Quando dei por ela o Zé, com dois anos, já não estava à minha beira e não sabia para onde tinha ido. Estando tão perto do adro da igreja resolvi ir a dar a volta ao adro a ver se o via por “estar à minha guarda”. Convém referir que o adro da igreja fazia um U em sua volta, rodeando-a havendo duas entradas uma de cada lado da igreja. Havia ainda outra entrada que dava para o fundo do povo. A Funtoz era do outro lado da rua e pertinho de uma das entradas de cima, no caso perto da perna direita do U.
Entrei então no adro e dei a volta ao adro. Entretanto a Tia deixou de ver os seus dois sobrinhos e foi a casa, a cerca de cem metros. Como o Zé tinha ido para casa, rapidamente o encontraram, mas de mim é que ninguém sabia.
Dado como perdido, foram então outra vez à funtoz, agora já vinha a minha tia uma das minhas irmãs, penso que a Elisa, com o pequeno Zé ao colo. Entretanto vinha eu a subir o adro quando os vi a todos. Como tinha perdido o Zé eu estava a chorar e foi a chorar que me viram quando me encontraram! E o que ficou para a história foi que o António, o Toninho ou o Tóino, se perdeu no adro da igreja e que foi o Zé, com dois anos que foi a saber dele e que o encontrou.

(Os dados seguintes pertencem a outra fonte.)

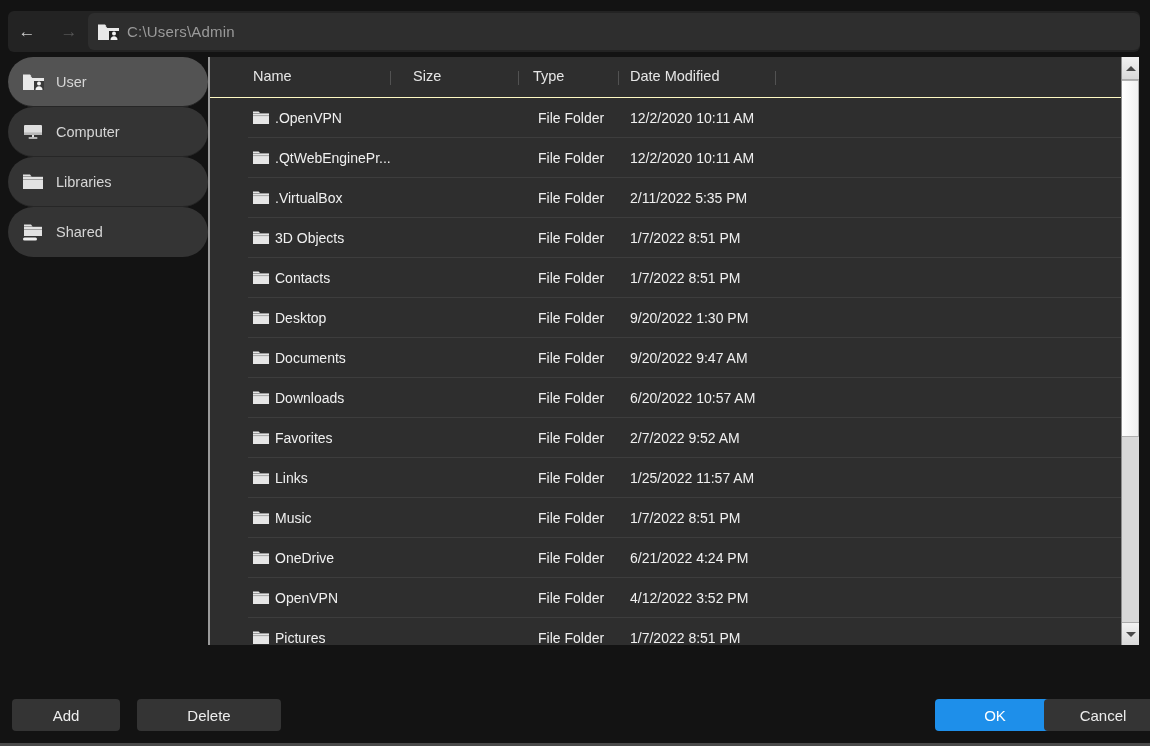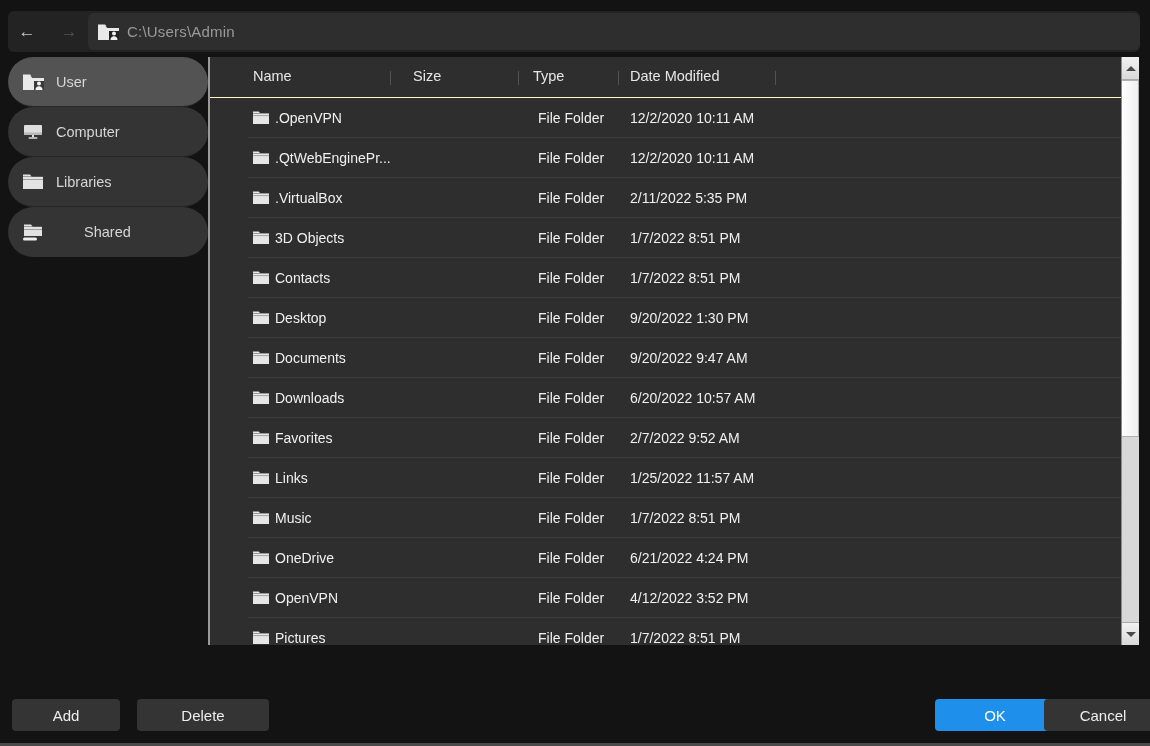"Shared" .side-item:last-child { gap: 28px -> none }
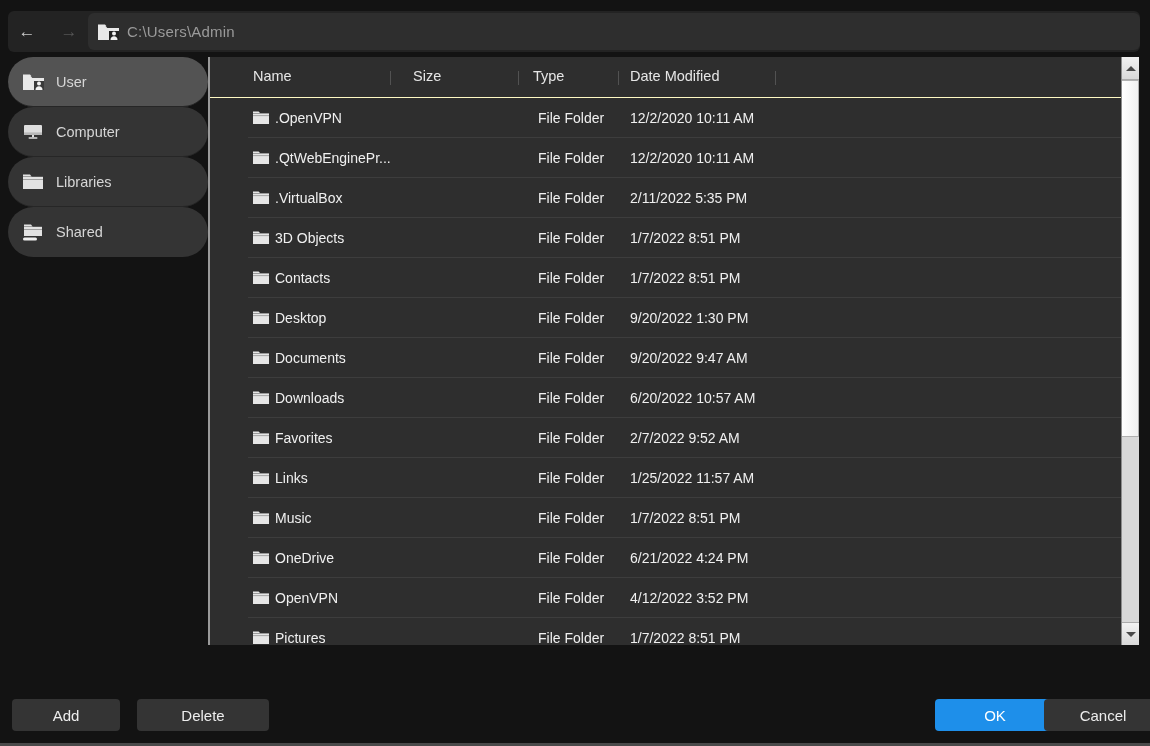"Delete" .btn-delete { width: 132px -> 144px }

Quando era novito ainda tentei repor a verdade, mas nunca consegui! Quando comecei a ter juízo das coisas achei que a versão da verdade dos outros era bem mais interessante do que a minha e desisti da minha versão.
Porém como a verdade é só uma, aqui fica a verdade verdadeira de eu me ter perdido no adro da igreja. Será que estarei, em termos psíquicos, a caminhar para a meninice?